Molecular and physiological evaluation of transgenic tobacco plants expressing a maize phosphoenolpyruvate carboxylase gene under the control of the cauliflower mosaic virus 35S promoter

Abstract

The expression of maize (Zea mays) phosphoenolpyruvate carboxylase (PEPC) gene constructs in transgenic tobacco plants (Nicotiana tabacum) was studied. Where transcription was under the control of a CaMV 35S promoter, maize PEPC transcripts of the correct size were detected. Western blot analysis indicated that the transgenic plants contained about twice as much PEPC as non-transformed plants. Furthermore, the enzymatic activity of PEPC in the leaves of these transgenic plants was up to twice as high as that in non-transformed plants. Two forms of PEPC with different kinetic properties were identified in leaf extracts of the transgenic plants: one form (the maize isoform) gave a high apparentK m value for phosphoenolpyruvate (PEP) and a high maximum activity, and the other (the tobacco isoform) exhibited a low apparentK m value for PEP and a low maximum activity.

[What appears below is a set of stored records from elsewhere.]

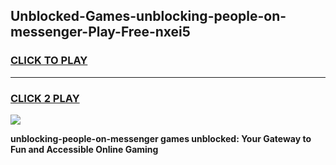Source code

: 
## Unblocked-Games-unblocking-people-on-messenger-Play-Free-nxei5
<h3>
<a href="https://premium76.site?title=unblocking-people-on-messenger&ref=23A">CLICK TO PLAY</a></h3>
<hr>

<h3>
<a href="https://premium76.site?title=unblocking-people-on-messenger&ref=23A">CLICK 2 PLAY</a>
  
</h3>

<a href="https://premium76.site?title=unblocking-people-on-messenger&ref=23A"><img src="https://clearcache.store/games.png"></a>


**unblocking-people-on-messenger games unblocked: Your Gateway to Fun and Accessible Online Gaming**

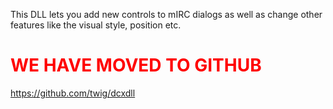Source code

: This DLL lets you add new controls to mIRC dialogs as well as change other features like the visual style, position etc.

# <font color='red'>WE HAVE MOVED TO GITHUB</font> #
https://github.com/twig/dcxdll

These biochemical differences resulted in several significant physiological changes in the transgenic plants: (1) the growth rate of the transgenic plants was lower than that of non-transgenic plants: (2) chlorophyll content per leaf area was relatively lower in the transgenic plants; and (3) the quantum yield of photosynthesis in the transgenic plants was not affected by changes in leaf temperature.